The Associated Press reported that Breivik set off a bomb outside the government headquarters in Oslo, killing eight, then drove to Utoya island outside the capital and massacred 69 people in a shooting spree at the governing Labor Party’s youth summer camp on the island. An attack that horrified most of the world last summer was described by a boastful Breivik as the most “spectacular” attack by a nationalist militant since World War II.
Breivik’s savagery and culpability are not in question. The only question facing the judges during this 10-week trial is the state of Breivik’s mental health, which will decide whether he is sent to prison or to psychiatric care.

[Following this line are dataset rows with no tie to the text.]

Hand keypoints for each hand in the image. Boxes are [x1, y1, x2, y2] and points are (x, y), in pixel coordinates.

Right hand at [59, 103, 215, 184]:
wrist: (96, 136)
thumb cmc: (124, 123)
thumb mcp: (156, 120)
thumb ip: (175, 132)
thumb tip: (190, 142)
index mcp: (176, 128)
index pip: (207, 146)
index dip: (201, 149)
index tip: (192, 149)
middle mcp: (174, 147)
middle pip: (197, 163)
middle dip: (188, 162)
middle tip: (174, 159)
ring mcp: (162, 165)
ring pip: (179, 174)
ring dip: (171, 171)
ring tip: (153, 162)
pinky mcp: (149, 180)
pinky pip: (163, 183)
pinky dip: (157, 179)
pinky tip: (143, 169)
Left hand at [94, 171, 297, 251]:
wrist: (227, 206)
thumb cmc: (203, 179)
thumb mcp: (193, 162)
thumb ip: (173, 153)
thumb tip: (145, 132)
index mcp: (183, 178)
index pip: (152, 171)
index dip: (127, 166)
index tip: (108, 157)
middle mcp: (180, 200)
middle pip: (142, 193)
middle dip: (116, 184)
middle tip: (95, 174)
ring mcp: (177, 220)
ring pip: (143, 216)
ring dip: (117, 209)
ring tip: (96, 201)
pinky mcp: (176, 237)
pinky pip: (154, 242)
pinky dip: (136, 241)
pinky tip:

Presuming that he gets the statutory maximum of 21 years, Norway will face another legal crisis in 2032. That’s because the law does allow for consideration of additional detention if it can be determined then that Breivik remains a danger to society.
It all strikes us a strained process. Of course, we suspect that at least some Norwegians consider our system of justice, under which Breivik would face the death penalty, to be barbaric.
There is one unfortunate similarity. The parents of Norway’s dead know that two decades from now their wounds will be reopened as the justice system lumbers forward. Many U.S. parents wait for decades for a valid death sentence to be carried out in the case of their murdered children. Witness the case of Warren’s Danny Lee Hill, still awaiting execution a quarter century after murdering young Raymond Fife.
Still, we have to wonder: How many parents of those dead campers would prefer the prospect of American justice to Norwegian justice?